ASSIGNMENT 1
In the GOQD characterization passage, which analysis can be used to study morphological properties?
ASSIGNMENT 2
Please write the next part of the GOQD characterization passage, picking up after its last sentence.

++++ PAGE EXCERPT

In general, as the reaction time increases, there is a greater probability of aggregate formation or surface oxidation, resulting in a shift from blue to bright lemon-yellow light. As the temperature increases, surface oxidation occurs, resulting in an increase in the number of oxygen-containing groups on the surface; thus, a redshift takes place.40 As mentioned in a previous study, aggregation leads to a larger size, and with increasing size, red shifting occurs, which is also observed here.41

3.2. Characterization Techniques

Various characterization techniques can be applied to obtain concrete evidence for the formation of GOQDs. These methods can be categorized into three groups: morphological, skeletal, and optical. For optical characterization, a dilute suspension of the materials was characterized using UV–vis and fluorescence spectroscopy. FTIR spectra and XPS analysis can be used for skeletal or structural characterization, and HRTEM analysis can be used to study morphological properties.

++++++++
++++ MATERIAL SUPPLIED

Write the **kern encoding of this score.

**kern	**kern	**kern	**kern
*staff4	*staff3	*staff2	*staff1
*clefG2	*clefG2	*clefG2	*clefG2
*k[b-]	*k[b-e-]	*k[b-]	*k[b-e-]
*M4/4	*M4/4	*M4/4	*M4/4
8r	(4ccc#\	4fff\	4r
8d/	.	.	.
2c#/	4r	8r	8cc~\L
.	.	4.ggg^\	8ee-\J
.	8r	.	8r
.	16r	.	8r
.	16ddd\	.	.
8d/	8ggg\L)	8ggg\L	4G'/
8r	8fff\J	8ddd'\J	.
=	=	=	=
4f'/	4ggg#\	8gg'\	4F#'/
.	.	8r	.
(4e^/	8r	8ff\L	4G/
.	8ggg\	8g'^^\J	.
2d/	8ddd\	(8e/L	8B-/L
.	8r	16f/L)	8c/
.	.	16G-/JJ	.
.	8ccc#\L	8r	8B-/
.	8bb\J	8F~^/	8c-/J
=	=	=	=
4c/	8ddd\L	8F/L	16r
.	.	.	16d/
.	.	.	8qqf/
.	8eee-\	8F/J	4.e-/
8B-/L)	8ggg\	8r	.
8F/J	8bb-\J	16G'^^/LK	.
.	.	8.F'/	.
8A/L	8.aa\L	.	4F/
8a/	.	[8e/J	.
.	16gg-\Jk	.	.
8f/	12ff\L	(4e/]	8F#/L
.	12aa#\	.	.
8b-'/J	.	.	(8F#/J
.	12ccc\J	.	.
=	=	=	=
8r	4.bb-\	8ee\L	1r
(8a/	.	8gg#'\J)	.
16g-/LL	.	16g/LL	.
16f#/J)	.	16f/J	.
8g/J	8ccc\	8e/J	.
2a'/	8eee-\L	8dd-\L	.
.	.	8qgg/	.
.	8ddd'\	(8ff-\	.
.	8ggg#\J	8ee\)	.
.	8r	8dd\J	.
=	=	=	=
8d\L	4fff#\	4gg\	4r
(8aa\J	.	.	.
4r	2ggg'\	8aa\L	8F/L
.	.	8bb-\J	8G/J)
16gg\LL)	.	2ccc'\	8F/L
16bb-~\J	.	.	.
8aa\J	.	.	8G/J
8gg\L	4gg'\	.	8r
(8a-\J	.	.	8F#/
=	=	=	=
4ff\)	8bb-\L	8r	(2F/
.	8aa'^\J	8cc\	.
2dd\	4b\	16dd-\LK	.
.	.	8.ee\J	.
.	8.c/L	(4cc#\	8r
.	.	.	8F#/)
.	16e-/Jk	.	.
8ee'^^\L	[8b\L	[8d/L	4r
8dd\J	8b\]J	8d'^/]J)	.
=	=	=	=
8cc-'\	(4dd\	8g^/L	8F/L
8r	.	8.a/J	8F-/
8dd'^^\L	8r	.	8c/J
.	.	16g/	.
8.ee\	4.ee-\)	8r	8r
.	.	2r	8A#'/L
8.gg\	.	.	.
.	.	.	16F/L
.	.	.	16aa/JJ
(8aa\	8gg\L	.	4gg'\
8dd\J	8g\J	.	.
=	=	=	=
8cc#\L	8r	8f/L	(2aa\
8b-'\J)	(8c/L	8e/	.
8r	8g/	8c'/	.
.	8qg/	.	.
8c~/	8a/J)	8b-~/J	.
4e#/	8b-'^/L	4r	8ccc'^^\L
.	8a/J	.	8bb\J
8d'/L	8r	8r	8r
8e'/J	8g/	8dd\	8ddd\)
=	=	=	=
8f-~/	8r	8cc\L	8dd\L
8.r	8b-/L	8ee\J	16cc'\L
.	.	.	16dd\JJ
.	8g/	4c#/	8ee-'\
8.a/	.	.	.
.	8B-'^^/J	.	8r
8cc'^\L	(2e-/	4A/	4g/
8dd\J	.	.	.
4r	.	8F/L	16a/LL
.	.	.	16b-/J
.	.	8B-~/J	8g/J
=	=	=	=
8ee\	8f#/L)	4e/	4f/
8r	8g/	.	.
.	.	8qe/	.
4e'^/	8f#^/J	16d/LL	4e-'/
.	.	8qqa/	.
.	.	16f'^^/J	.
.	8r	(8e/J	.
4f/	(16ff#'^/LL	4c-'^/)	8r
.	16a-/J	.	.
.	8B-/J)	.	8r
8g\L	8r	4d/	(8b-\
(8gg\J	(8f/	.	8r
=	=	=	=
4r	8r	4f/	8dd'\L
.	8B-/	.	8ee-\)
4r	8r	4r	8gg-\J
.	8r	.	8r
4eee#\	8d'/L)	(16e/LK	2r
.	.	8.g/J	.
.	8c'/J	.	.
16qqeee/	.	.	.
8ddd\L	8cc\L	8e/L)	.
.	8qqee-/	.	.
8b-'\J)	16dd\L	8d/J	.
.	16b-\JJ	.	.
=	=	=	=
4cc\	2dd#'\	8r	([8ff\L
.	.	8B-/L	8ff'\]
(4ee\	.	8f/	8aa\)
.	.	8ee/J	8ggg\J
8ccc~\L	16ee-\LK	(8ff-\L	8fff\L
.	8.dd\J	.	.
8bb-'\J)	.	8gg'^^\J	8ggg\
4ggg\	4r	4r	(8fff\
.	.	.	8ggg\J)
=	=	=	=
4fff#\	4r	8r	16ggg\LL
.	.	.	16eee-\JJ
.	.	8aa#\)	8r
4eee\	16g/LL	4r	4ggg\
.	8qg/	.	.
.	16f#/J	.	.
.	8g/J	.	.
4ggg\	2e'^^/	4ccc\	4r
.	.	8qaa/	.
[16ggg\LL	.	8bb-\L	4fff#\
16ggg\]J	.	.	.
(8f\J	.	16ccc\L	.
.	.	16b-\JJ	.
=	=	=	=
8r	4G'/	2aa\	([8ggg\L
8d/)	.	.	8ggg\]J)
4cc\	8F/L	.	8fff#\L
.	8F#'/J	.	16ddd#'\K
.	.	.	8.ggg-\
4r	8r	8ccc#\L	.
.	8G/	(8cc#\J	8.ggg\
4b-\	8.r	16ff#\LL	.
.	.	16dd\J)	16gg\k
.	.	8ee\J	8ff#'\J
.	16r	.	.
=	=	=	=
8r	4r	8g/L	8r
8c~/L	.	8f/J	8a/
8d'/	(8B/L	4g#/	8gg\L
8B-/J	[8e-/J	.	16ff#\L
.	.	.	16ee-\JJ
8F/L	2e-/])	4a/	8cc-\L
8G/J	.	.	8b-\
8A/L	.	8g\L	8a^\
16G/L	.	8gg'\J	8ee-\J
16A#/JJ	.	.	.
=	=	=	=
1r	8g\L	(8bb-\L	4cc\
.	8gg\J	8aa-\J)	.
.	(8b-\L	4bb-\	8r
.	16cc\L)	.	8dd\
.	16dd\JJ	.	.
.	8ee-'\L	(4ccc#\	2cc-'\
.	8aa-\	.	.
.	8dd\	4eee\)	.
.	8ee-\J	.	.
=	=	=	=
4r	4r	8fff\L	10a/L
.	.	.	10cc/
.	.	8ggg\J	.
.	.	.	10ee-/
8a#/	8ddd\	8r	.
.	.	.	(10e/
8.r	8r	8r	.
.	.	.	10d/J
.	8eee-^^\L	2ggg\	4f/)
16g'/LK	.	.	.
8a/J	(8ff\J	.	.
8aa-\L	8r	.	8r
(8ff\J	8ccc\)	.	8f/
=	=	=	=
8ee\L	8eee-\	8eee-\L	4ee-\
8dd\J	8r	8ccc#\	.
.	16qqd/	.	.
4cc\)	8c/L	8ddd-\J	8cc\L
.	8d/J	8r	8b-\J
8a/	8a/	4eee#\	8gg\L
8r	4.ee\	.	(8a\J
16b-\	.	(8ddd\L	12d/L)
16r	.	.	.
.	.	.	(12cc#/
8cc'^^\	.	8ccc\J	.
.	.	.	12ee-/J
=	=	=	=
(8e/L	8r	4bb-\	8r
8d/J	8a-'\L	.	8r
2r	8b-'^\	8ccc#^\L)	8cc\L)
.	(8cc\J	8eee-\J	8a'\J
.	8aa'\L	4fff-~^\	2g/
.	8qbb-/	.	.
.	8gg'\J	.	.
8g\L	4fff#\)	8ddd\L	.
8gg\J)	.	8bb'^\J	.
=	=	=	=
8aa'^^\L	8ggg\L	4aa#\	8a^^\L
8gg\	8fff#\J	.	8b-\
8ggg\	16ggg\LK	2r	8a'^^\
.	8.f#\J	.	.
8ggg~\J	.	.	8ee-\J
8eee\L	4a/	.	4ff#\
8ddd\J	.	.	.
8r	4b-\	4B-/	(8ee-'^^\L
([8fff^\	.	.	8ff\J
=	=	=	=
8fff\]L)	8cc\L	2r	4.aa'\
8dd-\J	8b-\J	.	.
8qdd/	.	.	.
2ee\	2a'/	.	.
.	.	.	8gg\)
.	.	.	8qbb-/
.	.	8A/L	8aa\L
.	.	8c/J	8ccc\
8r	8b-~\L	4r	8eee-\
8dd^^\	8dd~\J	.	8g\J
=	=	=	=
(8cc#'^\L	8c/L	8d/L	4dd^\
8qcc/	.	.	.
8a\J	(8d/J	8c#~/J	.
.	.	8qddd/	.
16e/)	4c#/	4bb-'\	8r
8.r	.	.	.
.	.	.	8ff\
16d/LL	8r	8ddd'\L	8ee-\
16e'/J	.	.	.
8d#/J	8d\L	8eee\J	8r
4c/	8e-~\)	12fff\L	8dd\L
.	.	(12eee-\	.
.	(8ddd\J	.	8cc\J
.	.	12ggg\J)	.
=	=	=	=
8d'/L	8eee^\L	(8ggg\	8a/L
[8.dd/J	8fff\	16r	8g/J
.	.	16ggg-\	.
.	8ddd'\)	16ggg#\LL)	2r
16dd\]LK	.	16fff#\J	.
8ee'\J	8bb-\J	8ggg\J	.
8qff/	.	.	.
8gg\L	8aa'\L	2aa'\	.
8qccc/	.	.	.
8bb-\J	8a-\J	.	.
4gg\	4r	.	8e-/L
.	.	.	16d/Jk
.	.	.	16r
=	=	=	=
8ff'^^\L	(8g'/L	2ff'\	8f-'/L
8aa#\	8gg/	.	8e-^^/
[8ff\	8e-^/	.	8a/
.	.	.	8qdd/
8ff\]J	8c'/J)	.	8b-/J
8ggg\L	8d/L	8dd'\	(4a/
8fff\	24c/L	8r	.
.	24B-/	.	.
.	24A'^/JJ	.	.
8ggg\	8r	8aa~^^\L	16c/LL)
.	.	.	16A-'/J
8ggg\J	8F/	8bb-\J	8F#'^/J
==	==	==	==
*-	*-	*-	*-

++++++++

EXPECTED ANSWER 1
HRTEM analysis.

EXPECTED ANSWER 2
3.2.1. Study of Optical Properties

The optical characteristics of the GOQDs were identified by UV–vis and PL spectroscopy, and the results are shown in Figure 2a,b. The UV–vis absorption spectra of the GOQDs exhibited a wide absorption from 190 to 800 nm with one peak at 207.5 nm and two shoulders at 261 and 336 nm. According to the literature, the 207.5 nm transition is due to the π-π* of aromatic C=C, while the transition for the n-π* of the C=O bond occurs at 261 nm. A similar result was also found by Nugroho et al.42 for GOQDs. The PL spectra show peak intensities at various excitation wavelengths, as illustrated in Figure 2b, which reveals that the fluorescence of the produced GOQDs is excitation dependent. From the results, it can be clearly observed that with increasing excitation wavelength, the emission intensity decreases and is maximized at 320 nm; hence, a 320 nm excitation wavelength was used in every case. Figure 2b also illustrates that when the excitation wavelength increased from 320 to 480 nm, the emission peak shifted toward longer wavelengths. This may be due to surface flaws, more oxygen-containing functional groups, different particle sizes, and emissive trap energy levels, which are also responsible for the carbon dot type.43,44 The maximum emission intensity at 320 nm is in the range of 408–420 nm. Figure 2c shows the suspension of GOQDs under day-light and UV-365 nm light. Strong blue-emissive light was observed under 365 nm UV light.

Figure 2.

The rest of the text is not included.